July 21, 2018 at 8:23 amThis is such a fantastic idea and it sounds like you got so much out of it. I used to be a very private person and still am to some extents but blogging has definitely helped me to open up a little. Sometimes I think people hold back in conversations because they don’t want to burden others with their problems or worries, a group like this takes that away which is a really good thing x
July 21, 2018 at 8:09 amYou are exactly right Angela! We think it’s going to be a burden to others but I’ve tried to look at it that I know I would want to hear it from my own friends if they were struggling so I’m trying to be more open overall. It’s hard when you’re already quite private, even in a safe group like this it took me a while to open up. I like that blogging has helped you, like Gail said above it opens up conversations you wouldn’t necessarily have face to face xx
July 21, 2018 at 8:27 amWhat a great post and what a fantastic idea of your friend. I am much older than you, but I can relate very well to all of this and I know I could benefit from a group like yours. I really admire you, being so young and wise. And I can’t imagine anyone ever finding you rude, you look like such a lovely person, with such a friendly smile!
July 21, 2018 at 9:12 pmThank you, what a lovely thing to say! I’m not sure I am wise but I think I’ve become quite reflective recently. I’m lucky to have this group of friends that feel similarly and I think we all have a similar outlook of life which helps. I can imagine this group would be good for any group of friends, regardless of age or background it always helps to open up and feel supported! I ended up talking about things that I wouldn’t have ordinarily started a conversation about. I feel like so many people would really benefit from something like this or even if you just open a deeper conversation with a friend, it all helps I’m sure!

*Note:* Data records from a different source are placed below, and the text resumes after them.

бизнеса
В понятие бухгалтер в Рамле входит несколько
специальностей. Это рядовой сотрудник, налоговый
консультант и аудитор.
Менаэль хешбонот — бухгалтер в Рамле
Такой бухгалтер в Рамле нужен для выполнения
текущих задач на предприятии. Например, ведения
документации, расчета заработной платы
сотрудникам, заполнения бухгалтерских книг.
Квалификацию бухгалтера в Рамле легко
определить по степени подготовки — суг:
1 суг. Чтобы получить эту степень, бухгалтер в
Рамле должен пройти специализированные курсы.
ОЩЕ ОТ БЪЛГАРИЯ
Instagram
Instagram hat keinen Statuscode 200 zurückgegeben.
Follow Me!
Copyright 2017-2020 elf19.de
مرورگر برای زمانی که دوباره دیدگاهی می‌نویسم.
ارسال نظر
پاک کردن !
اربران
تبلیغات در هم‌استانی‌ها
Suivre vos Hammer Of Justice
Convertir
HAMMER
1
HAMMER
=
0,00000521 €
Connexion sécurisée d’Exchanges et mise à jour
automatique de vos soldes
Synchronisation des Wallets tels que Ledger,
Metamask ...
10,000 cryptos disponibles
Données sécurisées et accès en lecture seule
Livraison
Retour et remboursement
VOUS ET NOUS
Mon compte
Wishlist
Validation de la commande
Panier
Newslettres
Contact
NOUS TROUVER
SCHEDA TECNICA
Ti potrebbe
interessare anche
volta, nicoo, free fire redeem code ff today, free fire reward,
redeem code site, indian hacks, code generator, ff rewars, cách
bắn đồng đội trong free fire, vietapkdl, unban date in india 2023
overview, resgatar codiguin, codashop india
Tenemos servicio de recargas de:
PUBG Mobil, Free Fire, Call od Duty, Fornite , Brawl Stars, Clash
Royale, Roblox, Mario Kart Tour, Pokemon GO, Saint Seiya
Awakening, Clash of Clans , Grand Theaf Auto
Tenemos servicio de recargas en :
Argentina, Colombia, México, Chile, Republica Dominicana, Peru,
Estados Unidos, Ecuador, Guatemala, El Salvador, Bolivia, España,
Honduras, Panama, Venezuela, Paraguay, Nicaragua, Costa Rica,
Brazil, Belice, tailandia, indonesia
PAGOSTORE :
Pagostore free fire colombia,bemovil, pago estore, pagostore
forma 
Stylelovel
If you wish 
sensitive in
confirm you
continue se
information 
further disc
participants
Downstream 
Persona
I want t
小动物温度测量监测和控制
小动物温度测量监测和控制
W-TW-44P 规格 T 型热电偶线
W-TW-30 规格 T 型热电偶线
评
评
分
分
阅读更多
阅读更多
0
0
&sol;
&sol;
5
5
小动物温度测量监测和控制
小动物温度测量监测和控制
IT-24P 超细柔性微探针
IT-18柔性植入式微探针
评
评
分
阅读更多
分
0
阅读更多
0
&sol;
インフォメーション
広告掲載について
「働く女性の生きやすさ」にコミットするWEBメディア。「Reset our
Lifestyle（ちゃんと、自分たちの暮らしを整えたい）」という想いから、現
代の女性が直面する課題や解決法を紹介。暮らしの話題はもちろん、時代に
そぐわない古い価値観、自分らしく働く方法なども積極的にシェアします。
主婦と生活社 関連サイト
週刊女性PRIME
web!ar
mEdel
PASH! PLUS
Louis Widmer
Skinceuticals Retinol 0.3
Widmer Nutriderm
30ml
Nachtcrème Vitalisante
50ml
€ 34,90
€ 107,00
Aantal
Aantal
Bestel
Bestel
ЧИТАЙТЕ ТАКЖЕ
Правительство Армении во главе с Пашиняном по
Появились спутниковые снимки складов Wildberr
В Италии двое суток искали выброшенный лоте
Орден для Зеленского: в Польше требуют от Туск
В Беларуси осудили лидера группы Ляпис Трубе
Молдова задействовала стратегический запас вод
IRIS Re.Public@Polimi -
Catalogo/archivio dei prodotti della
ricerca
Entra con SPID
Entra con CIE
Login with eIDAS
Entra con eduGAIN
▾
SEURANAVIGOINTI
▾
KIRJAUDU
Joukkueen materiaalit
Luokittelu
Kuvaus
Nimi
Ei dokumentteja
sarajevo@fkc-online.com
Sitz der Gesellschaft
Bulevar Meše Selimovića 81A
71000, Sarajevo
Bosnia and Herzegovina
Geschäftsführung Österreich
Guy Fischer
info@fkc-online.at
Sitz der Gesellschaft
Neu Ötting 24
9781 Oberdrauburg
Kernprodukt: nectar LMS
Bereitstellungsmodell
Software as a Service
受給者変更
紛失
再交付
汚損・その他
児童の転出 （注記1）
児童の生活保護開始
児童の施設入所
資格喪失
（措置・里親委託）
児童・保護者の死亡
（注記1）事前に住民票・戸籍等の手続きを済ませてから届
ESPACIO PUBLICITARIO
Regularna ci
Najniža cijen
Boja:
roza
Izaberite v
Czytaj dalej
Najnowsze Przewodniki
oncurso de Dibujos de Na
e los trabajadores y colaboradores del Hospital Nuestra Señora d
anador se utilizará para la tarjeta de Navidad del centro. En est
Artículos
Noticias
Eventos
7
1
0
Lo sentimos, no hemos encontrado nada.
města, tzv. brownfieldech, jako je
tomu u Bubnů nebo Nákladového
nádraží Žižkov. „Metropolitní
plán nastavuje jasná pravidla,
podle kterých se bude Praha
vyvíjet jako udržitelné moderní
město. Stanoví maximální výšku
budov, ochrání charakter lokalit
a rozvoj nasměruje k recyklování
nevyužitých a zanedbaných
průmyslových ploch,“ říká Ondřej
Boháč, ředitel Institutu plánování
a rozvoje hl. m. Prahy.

July 22, 2018 at 4:18 pmI love this idea! Anything that gets people going below the surface of superficiality is a huge plus for me. x
July 23, 2018 at 10:16 amIt’s been so helpful for me and the other women in the group too, probably not too dissimilar to what you’re going with CWS creatives Morgana! xx
August 4, 2018 at 10:19 pmI love the sound of these podcasts Hayley and also that you’re listening to them as a group – it’s all very well listening on your own but dissecting what you’ve heard and working out how to apply it is definitely best done with others. I think you get more out of it. I belong to a group like this and find it invaluable. xx
July 25, 2018 at 12:16 pmYes, I think talking them through afterwards has really made the difference and the things we’ve discussed have stuck in my head for more! I’m glad you have a group like this too, I think it would make a massive difference to so many women I know. I didn’t realised how much I needed it until I did this! xx
August 4, 2018 at 10:20 pmI work as a therapist so I know all to well the importance of sharing what’s underneath the surface. It takes practice, but with the right person/people listening (and I mean REALLY listening) it can be the difference that makes the difference. I’m so glad you stepped beyond your comfort zone and went along to the group – it sounds like it’s had a really positive impact on you.
July 26, 2018 at 6:03 amThat’s really interesting Chloe, it’s lovely to hear your perspective on it as a therapist. I must admit I’m so private that it took me a while to open up but I shared some things I never thought I would and I felt so much better for it, having people around me willing to listen and engage made a massive difference!